Çanakkale coğrafyasıçok değişik bir iklim yapısına sahip. Kazdağlarının etkisi çok burada. Suların etkisi, hava, oksijen, rüzgarlar, deniz çok önemli. Tüm bunlar bu coğrafyadaki çok çeşitli ürünlere yansıyor. Nitekim, 11 tane üründe coğrafi işaret almış durumdayız. Bu bir tesadüf olamaz. Onun için biz şu anda Çanakkale'de kaybolmakta olan Eceabat susamı ve sakız baklasını coğrafi işaret almak suretiyle yeniden meşhur etmek, üretmeye teşvik etmek için çaba gösteriyoruz. Bizim önceliğimiz burada kırsalın kalkınması. Özellikle pandemi döneminde tarımın ne kadar önemli olduğu bir kez daha ortaya çıktı. Bugün soğan fiyatı, et fiyatı konuşuyorsak, bu noktada bir tüketici olarak sıkıntılarımız, şikayetimiz varsa bunun nedeni, tarıma verilen önemin giderek azalmış olması. Dolayısıyla biz de burada üzerimize düşeni yapmaya çalışıyoruz. Yerel tohumlarımıza çok önem veriyoruz. Bu ülkenin kendi tohumunu mutlaka geliştirmesi, üretmesi gerektiğini düşünüyorum. Bize özgü tohumları yetiştirmemiz şart ki yüksek verim elde edelim. Ama biz yurtdışından ithal ettiğimiz tohumları kullanmaya çalışıyoruz.

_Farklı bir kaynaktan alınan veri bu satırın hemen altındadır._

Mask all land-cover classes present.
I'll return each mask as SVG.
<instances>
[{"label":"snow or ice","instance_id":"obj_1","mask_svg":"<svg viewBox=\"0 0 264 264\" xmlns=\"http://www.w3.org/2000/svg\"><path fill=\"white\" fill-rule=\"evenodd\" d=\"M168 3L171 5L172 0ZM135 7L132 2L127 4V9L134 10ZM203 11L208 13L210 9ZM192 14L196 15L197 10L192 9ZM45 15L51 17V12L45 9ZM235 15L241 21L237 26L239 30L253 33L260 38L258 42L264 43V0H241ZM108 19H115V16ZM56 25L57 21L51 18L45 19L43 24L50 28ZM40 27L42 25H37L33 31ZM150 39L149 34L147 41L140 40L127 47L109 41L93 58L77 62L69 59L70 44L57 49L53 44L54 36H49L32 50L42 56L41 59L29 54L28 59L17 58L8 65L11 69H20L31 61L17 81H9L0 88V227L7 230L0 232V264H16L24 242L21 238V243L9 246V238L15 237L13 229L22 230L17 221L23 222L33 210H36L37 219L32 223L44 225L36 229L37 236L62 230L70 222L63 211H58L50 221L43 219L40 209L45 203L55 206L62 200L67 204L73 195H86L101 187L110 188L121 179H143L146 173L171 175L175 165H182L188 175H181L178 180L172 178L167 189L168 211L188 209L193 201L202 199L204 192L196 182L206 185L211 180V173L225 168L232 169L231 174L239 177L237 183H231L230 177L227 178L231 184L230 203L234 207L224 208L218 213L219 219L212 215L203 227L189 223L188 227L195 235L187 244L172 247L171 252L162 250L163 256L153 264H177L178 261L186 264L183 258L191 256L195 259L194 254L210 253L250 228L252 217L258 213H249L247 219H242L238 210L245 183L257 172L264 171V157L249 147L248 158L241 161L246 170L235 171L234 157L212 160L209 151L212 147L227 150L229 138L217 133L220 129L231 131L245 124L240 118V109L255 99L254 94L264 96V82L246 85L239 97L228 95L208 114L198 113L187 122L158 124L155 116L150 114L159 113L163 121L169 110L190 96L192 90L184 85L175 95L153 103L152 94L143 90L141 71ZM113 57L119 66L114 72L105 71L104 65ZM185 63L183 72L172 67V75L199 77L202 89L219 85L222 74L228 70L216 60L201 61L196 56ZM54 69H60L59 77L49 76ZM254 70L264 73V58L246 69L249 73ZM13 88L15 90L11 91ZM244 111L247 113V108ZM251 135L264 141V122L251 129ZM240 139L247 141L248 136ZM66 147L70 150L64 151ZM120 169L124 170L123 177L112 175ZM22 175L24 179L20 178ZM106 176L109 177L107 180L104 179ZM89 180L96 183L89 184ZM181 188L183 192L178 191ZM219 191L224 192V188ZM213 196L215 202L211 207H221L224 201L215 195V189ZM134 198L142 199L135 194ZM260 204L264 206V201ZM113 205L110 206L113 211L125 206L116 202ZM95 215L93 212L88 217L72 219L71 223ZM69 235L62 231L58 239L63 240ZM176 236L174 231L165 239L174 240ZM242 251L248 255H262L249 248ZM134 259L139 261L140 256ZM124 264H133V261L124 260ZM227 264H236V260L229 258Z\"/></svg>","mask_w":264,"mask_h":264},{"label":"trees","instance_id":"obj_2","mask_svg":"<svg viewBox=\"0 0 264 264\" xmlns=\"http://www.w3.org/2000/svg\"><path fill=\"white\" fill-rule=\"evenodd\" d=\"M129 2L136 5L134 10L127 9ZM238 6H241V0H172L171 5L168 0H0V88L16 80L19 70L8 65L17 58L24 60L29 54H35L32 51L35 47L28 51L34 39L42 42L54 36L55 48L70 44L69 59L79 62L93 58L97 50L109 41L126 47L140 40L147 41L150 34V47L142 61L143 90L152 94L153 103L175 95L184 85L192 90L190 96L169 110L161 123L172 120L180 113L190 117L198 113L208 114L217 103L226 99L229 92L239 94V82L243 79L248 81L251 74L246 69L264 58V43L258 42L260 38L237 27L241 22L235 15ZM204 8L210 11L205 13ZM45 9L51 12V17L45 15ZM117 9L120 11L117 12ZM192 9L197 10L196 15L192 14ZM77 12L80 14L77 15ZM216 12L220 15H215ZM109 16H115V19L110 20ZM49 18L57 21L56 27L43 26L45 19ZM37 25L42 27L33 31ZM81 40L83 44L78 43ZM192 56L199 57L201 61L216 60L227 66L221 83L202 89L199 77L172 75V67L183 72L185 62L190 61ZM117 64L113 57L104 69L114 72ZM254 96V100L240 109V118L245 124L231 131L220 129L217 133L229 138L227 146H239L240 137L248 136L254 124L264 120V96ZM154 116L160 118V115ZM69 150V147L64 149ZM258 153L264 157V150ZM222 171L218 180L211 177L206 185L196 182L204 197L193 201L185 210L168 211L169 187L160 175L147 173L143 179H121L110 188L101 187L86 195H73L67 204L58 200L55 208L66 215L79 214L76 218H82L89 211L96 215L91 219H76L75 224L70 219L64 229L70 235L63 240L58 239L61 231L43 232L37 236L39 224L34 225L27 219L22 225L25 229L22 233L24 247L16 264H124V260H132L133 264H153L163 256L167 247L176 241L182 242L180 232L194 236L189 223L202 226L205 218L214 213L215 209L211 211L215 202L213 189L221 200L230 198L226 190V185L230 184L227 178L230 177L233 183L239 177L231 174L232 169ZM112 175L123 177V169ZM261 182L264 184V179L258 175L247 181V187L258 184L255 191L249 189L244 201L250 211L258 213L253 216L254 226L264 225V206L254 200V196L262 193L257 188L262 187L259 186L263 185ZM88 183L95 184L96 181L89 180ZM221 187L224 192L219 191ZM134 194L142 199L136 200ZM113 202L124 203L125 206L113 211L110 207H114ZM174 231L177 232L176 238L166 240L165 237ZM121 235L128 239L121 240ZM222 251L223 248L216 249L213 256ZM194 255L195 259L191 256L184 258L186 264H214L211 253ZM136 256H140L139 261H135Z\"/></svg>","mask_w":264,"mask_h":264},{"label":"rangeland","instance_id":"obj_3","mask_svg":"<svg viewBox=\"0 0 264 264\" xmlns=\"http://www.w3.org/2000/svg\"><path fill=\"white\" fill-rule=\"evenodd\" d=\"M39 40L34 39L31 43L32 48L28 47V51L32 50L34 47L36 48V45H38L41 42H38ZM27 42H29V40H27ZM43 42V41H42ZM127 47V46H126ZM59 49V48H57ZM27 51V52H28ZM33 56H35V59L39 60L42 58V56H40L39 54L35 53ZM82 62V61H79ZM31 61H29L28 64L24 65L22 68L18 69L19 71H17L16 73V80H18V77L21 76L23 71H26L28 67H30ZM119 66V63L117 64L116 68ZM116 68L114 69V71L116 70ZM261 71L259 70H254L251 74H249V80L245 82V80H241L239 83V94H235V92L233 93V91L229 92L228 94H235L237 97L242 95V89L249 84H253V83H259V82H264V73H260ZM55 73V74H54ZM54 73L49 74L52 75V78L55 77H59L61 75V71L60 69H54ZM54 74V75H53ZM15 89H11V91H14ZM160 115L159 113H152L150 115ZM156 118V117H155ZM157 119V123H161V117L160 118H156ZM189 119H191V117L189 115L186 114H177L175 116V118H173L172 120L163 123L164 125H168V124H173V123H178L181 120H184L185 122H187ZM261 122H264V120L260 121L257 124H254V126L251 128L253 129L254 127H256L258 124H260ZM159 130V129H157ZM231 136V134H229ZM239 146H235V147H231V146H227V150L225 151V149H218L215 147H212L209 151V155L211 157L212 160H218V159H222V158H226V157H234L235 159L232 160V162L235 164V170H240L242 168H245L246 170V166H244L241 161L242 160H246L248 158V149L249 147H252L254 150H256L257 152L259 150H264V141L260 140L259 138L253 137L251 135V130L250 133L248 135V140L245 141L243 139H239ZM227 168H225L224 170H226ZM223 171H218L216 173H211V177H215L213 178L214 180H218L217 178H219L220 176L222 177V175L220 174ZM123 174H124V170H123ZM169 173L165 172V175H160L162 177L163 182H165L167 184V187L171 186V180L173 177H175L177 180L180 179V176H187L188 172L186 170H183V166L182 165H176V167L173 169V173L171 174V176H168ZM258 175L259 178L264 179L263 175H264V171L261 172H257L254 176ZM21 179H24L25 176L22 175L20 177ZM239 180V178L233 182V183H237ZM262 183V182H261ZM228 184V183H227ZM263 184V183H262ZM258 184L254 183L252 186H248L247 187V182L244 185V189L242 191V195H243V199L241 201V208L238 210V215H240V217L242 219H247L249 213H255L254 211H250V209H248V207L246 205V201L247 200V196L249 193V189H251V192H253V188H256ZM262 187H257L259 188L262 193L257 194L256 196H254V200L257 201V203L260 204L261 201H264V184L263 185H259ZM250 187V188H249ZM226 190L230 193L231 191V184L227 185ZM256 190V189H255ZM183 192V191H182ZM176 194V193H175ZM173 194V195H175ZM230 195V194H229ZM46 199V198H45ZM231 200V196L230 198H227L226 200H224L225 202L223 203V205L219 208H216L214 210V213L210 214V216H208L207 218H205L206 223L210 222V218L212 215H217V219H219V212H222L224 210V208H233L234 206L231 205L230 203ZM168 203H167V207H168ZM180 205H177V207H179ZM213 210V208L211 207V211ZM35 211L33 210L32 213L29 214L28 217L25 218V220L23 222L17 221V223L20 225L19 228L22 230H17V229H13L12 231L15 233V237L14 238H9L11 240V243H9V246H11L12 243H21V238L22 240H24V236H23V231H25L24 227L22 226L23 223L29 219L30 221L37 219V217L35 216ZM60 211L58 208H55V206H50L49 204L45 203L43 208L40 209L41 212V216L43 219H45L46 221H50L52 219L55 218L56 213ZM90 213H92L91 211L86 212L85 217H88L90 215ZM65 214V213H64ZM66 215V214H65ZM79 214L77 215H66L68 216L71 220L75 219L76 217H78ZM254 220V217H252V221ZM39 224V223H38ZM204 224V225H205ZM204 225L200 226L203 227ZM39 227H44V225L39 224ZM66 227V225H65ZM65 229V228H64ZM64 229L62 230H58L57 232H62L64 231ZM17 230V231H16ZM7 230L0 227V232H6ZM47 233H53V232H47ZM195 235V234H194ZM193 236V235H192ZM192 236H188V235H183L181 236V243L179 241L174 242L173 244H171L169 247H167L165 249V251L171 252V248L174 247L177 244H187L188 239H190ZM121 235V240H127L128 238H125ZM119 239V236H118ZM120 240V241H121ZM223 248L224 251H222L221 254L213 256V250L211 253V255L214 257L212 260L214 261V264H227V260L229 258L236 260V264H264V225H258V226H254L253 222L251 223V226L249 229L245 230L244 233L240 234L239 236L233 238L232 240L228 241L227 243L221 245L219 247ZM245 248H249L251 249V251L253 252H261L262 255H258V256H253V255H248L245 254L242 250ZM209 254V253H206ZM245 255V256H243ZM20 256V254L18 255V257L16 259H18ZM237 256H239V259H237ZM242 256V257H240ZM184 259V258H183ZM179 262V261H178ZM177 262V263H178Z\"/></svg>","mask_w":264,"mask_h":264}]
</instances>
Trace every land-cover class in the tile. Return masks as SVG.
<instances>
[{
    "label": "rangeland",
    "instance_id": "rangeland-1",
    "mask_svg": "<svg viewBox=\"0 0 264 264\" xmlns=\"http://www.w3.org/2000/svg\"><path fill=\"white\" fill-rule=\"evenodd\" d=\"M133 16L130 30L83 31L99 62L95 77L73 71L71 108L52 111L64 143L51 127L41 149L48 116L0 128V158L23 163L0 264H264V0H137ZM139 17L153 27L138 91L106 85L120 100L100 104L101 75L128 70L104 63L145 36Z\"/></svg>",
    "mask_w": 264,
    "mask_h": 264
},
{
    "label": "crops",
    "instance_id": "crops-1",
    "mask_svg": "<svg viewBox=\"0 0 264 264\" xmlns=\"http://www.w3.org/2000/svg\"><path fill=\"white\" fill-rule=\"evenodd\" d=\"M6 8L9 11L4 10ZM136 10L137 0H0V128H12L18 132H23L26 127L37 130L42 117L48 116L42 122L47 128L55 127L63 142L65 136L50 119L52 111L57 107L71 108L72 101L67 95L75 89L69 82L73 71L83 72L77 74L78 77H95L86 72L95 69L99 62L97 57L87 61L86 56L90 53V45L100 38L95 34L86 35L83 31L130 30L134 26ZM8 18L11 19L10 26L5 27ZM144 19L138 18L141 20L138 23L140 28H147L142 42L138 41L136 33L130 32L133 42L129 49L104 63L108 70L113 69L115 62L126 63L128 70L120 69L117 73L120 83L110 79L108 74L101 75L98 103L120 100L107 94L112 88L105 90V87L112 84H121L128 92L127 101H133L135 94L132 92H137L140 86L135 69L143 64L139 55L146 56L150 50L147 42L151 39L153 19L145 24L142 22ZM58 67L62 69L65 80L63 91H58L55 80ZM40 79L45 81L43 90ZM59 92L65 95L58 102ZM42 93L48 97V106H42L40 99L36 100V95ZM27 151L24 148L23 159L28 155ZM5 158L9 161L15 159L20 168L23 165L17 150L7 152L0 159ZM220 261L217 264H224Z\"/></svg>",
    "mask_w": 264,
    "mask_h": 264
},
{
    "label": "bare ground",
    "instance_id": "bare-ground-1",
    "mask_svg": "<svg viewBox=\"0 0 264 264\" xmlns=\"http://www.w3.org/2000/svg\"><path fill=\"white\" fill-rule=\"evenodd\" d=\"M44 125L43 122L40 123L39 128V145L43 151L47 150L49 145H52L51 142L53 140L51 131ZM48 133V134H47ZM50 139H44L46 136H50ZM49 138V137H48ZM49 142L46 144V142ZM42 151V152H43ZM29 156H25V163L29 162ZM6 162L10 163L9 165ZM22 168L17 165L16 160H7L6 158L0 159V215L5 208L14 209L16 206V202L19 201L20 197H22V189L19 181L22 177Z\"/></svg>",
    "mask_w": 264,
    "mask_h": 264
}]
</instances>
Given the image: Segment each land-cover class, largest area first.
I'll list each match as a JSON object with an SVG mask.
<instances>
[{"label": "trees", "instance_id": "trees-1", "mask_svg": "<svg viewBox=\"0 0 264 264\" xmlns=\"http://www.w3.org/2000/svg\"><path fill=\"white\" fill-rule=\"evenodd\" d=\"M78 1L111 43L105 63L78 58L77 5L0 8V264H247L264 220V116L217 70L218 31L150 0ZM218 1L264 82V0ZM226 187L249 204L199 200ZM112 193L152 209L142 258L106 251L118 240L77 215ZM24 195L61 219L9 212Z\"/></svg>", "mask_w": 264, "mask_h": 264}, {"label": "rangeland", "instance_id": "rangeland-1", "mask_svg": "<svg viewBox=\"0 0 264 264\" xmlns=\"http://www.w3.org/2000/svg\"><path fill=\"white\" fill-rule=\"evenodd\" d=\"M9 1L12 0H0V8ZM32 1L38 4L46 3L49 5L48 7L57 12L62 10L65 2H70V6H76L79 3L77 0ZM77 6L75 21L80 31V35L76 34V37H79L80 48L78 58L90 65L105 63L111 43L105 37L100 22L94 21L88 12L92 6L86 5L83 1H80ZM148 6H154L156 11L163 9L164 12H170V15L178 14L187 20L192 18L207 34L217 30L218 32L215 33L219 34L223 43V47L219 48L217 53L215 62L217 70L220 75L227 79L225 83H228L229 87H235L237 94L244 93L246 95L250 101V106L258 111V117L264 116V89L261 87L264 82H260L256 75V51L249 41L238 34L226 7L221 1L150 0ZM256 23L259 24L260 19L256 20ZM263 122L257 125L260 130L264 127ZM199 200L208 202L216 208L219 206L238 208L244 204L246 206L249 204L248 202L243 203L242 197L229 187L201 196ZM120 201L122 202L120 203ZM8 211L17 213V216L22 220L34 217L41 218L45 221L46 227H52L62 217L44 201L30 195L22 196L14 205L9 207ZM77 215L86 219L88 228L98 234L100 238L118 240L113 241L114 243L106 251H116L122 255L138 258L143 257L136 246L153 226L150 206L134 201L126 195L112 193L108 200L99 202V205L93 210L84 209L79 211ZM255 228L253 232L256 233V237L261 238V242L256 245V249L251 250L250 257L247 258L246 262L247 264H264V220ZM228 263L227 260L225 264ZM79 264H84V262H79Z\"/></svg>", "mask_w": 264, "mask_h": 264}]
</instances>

Bu proje, kırsal kalkınma anlayışımızın bir parçası. Son olarak, Güney Marmara Kalkınma Ajansı’yla da bir proje yaptık. Dijital tarıma da geçmemiz lazım. Ziraat Odamız ve çeşitli belediyelerimizin de iş birliği ile hazırladığımız son projemiz kabul gördü. Drone ile ilaçlama için ve bu projeyi gençlerin kullanmasına yönelik bir proje bu. Yerel yönetimler de tarımın kalkınması için çaba göstermeli. Biz bu işi başlatmış durumdayız. Pek çok projeyle üreticilerimizi ve tarımı destekliyoruz. Bizim kırdan kente göçü engellememiz lazım. Engel derken, kısıtlama anlamında değil. Oradaki yaşamı iyileştirip, sosyal hayatı, çeşitli altyapıları iyileştirip, daha çok o yörelerde insanların kalması için teşvik etmemiz lazım. Üretimi artırmamız ve genç çiftçileri özendirmemiz gerekir.”